In an appearance at the University of Texas before traveling to Mexico on Wednesday, Blinken was careful not to place all the blame on Mexico and to emphasize the U.S. wants to retain good relations with its southern neighbor.

"Mexico is … our largest trading partner in the world," he said. "We want to preserve that. We want to preserve the connections, the bonds that tie us together."

He noted, "And we also have our share of responsibility. One of the things that drives the drug trade that comes here and hits us … and that facilitates it, is the influx of guns coming from the United States to Mexico. We have a responsibility to help them do something about that."

Major progress unlikely

Despite the presence of three senior Biden administration officials in Mexico, expectations for the two days of meetings are not particularly high, experts say.

Will Freeman, a fellow for Latin American studies at the Council on Foreign Relations, told VOA that similar meetings in 2021 and 2022 produced little significant policy change.

"The Biden administration tried to strike a pretty positive tone about cooperation, overlooking the fact that really, it's at ... a historic low point," he said.

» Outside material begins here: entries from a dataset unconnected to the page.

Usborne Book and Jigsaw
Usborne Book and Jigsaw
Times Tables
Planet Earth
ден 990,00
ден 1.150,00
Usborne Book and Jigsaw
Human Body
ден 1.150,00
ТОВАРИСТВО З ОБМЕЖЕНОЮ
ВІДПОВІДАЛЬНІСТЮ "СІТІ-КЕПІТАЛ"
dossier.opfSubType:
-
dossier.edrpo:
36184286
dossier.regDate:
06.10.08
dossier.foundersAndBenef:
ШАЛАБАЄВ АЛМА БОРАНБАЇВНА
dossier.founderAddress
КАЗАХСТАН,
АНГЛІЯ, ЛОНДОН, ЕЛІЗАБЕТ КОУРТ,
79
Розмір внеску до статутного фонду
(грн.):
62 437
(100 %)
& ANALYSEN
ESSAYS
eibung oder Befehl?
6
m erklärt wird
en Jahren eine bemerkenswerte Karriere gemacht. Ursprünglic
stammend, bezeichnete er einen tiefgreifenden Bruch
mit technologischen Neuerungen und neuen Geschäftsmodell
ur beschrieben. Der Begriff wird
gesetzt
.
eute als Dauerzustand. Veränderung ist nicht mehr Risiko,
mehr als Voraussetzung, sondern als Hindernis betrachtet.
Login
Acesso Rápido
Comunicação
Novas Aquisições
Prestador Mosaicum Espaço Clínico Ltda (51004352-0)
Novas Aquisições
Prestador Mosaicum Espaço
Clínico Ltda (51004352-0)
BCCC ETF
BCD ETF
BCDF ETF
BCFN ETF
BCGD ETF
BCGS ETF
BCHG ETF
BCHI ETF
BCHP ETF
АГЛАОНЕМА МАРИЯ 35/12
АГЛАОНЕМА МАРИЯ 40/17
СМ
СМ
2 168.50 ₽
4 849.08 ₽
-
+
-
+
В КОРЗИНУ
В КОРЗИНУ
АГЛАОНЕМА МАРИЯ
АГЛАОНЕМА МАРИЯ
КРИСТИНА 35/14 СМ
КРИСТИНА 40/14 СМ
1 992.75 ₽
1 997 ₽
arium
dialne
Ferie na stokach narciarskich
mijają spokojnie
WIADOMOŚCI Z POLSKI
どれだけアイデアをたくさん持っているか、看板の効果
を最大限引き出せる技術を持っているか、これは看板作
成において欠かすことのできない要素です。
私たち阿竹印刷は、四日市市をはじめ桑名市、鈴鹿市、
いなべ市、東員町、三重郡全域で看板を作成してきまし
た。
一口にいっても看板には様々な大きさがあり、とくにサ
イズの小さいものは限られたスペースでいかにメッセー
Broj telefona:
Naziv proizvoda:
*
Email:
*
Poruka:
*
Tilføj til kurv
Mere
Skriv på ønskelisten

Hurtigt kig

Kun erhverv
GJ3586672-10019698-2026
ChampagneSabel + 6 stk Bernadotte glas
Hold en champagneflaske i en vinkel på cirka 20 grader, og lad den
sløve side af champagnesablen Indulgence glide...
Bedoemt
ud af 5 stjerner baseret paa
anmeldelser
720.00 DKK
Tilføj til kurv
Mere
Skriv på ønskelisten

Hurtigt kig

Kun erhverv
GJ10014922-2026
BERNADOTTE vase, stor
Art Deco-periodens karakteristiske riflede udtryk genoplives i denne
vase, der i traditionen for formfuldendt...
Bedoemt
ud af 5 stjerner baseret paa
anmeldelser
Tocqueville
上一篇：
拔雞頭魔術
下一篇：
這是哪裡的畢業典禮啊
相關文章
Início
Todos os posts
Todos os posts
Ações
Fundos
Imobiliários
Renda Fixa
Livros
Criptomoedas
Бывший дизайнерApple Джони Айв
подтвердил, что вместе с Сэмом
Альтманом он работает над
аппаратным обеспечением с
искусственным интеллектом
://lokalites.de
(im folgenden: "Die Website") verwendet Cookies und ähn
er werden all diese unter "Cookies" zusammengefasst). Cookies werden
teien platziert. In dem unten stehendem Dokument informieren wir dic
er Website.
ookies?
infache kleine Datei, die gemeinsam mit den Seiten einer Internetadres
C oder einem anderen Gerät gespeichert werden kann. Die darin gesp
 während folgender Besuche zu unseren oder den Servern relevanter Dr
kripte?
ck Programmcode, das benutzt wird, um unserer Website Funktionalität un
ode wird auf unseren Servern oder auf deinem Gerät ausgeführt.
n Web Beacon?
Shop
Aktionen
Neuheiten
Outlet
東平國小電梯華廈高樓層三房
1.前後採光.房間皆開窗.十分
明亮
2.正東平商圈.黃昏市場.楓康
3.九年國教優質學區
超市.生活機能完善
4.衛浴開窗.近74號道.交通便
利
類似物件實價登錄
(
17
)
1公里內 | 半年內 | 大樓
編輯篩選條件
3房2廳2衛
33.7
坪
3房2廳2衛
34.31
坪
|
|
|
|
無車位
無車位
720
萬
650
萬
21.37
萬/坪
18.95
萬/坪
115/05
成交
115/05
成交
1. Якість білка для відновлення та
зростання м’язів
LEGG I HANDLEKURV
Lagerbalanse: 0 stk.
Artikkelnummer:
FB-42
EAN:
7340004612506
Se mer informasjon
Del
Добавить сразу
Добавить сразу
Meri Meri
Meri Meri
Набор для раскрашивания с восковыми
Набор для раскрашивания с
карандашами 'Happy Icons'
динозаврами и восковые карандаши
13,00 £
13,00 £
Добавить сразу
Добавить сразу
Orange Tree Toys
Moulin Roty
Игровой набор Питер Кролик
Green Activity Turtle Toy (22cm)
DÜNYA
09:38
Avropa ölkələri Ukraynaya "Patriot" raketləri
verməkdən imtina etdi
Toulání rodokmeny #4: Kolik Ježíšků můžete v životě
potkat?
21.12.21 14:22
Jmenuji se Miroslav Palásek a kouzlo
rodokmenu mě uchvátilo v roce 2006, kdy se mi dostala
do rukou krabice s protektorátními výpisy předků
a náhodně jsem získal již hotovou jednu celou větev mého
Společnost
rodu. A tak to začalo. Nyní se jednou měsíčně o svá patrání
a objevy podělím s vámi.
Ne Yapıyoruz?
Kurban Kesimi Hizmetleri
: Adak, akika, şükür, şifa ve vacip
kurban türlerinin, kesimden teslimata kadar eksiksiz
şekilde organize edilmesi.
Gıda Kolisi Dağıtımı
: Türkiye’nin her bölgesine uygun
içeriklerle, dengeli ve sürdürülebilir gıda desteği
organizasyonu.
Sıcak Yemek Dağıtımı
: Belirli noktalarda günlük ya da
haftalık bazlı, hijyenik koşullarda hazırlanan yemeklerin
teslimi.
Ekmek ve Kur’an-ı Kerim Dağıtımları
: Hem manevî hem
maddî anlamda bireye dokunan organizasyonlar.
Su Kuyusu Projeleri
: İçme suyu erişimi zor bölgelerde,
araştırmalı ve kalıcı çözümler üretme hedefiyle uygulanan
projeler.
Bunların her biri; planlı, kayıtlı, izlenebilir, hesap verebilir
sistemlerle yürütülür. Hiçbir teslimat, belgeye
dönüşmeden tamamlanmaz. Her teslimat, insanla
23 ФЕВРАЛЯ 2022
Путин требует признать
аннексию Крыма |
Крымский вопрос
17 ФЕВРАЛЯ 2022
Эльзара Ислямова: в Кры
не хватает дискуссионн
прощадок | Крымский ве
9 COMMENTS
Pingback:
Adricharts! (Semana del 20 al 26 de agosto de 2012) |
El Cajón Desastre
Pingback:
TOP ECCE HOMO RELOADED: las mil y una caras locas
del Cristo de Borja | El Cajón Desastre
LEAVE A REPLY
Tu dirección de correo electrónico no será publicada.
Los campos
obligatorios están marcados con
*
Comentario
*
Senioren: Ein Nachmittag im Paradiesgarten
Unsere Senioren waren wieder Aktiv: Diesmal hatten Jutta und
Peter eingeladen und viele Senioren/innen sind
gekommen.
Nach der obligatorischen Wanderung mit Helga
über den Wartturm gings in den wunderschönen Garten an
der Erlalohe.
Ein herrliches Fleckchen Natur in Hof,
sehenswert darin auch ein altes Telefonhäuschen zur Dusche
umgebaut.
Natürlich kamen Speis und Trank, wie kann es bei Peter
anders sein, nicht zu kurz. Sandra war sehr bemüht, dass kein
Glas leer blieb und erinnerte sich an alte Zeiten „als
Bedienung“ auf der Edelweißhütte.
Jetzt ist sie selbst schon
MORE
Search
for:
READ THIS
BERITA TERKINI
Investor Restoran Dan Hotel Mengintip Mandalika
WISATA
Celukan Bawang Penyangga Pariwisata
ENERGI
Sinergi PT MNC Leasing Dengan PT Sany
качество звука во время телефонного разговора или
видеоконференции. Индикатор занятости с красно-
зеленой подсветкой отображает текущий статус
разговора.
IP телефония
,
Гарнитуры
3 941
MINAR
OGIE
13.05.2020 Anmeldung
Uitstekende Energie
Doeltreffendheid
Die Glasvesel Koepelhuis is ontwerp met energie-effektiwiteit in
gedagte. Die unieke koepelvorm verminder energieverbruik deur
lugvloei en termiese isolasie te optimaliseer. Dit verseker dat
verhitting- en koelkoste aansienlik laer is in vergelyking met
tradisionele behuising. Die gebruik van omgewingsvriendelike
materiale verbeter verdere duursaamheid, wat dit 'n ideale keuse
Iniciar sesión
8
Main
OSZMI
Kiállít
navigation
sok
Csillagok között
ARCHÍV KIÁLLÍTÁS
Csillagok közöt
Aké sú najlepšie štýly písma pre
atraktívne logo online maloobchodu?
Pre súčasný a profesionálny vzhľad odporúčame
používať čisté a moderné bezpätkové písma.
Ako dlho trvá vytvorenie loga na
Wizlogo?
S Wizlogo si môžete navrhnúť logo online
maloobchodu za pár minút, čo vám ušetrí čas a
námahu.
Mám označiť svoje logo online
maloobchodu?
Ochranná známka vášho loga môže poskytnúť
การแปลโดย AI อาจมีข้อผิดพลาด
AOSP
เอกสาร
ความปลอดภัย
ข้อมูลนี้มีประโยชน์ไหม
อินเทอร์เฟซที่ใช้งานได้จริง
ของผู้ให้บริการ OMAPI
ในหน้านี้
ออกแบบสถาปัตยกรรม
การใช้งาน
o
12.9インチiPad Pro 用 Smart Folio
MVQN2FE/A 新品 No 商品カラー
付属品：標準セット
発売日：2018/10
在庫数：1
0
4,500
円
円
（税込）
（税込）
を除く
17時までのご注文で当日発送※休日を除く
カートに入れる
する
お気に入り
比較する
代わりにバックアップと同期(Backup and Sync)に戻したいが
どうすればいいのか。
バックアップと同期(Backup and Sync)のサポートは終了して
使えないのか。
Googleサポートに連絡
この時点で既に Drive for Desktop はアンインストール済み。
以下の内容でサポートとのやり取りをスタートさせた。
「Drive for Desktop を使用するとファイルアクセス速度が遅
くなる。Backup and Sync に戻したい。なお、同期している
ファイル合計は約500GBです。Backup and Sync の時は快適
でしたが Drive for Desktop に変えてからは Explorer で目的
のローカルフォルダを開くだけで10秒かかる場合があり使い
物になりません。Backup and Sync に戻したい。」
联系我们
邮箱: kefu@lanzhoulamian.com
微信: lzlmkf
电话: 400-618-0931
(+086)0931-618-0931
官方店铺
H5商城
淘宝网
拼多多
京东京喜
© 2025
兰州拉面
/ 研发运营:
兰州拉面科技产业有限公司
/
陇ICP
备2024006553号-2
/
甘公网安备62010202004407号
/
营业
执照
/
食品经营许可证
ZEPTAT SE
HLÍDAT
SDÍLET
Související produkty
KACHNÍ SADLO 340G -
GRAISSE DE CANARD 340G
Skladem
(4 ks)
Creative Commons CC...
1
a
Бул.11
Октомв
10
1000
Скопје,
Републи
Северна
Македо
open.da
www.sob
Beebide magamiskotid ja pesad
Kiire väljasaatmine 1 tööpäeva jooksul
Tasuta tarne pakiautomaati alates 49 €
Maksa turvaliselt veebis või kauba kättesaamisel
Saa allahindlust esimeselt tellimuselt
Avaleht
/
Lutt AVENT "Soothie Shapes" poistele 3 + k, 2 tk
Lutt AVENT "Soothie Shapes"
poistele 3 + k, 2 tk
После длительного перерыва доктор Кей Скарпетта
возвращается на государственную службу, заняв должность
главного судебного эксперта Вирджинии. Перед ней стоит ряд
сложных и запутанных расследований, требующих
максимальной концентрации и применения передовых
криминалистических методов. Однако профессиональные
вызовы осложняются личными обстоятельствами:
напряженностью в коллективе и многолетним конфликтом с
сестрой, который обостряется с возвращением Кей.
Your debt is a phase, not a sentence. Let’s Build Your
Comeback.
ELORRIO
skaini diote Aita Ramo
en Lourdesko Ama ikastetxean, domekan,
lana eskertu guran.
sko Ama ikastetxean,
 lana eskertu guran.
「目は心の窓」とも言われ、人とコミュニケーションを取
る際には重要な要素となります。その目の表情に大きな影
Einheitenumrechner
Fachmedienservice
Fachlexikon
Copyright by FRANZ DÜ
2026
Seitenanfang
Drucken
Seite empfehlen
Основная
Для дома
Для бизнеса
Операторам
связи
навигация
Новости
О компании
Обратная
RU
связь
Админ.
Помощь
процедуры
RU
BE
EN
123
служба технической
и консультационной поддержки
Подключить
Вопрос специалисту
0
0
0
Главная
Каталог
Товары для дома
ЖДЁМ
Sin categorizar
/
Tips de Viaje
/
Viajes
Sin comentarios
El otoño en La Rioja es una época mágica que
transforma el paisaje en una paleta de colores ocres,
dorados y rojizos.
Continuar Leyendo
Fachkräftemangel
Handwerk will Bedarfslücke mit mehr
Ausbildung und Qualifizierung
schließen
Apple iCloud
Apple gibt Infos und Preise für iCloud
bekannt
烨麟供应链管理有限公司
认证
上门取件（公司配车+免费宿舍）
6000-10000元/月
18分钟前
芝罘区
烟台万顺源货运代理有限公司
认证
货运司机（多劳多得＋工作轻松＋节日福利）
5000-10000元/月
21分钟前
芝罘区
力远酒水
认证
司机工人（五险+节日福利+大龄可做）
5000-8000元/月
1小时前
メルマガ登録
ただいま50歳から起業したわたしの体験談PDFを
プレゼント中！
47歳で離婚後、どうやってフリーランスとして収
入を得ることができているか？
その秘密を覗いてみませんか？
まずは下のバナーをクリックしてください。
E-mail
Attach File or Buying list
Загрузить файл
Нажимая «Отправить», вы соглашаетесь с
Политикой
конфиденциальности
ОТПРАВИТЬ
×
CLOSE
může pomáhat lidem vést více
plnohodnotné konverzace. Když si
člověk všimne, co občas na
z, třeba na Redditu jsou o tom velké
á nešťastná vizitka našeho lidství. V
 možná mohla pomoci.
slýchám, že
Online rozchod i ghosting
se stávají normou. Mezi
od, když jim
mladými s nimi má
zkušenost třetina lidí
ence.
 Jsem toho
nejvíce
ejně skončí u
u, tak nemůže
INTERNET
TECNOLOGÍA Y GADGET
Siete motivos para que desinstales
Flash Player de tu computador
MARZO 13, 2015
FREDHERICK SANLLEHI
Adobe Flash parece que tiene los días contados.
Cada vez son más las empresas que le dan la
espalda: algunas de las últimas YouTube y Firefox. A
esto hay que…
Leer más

"If we see that continuity from how this played out in the last meeting last year, what I think you'll see coming out of this is just doubling down on saying, 'Look, we're working together to disrupt chemical supplies, targeting fentanyl labs, prosecuting criminal figures involved in fentanyl production, whether or not that's really happening to the extent we'd like,'" Freeman said.

Military solution suggested

In recent public appearances, several prominent Republicans have suggested that when it comes to the drug trade, the U.S. military should be deployed into Mexico to battle the drug cartels.

In the Republican presidential primary, most of the candidates have expressed support for some version of a plan under which U.S. Special Operations forces would be sent into Mexico to fight the cartels.

Florida Governor Ron DeSantis has on multiple occasions insisted that if he were elected president, cartel members trying to bring drugs over the border would be left "stone cold dead."

The calls for a military solution echo reports that while serving in the White House, former President Donald Trump explored the possibility of using missile strikes on Mexican territory to take out drug manufacturing facilities.

Freeman, of the Council on Foreign Relations, told VOA that unilateral military action is "a terrible idea" that would "break down diplomatic relations with our top trade partner" and would create an opening for China, which is trying to increase its influence in the region.

"There would be no quicker way to increase China's appeal and maybe deepen ties between China and countries in the region than an invasion of Mexico," he said.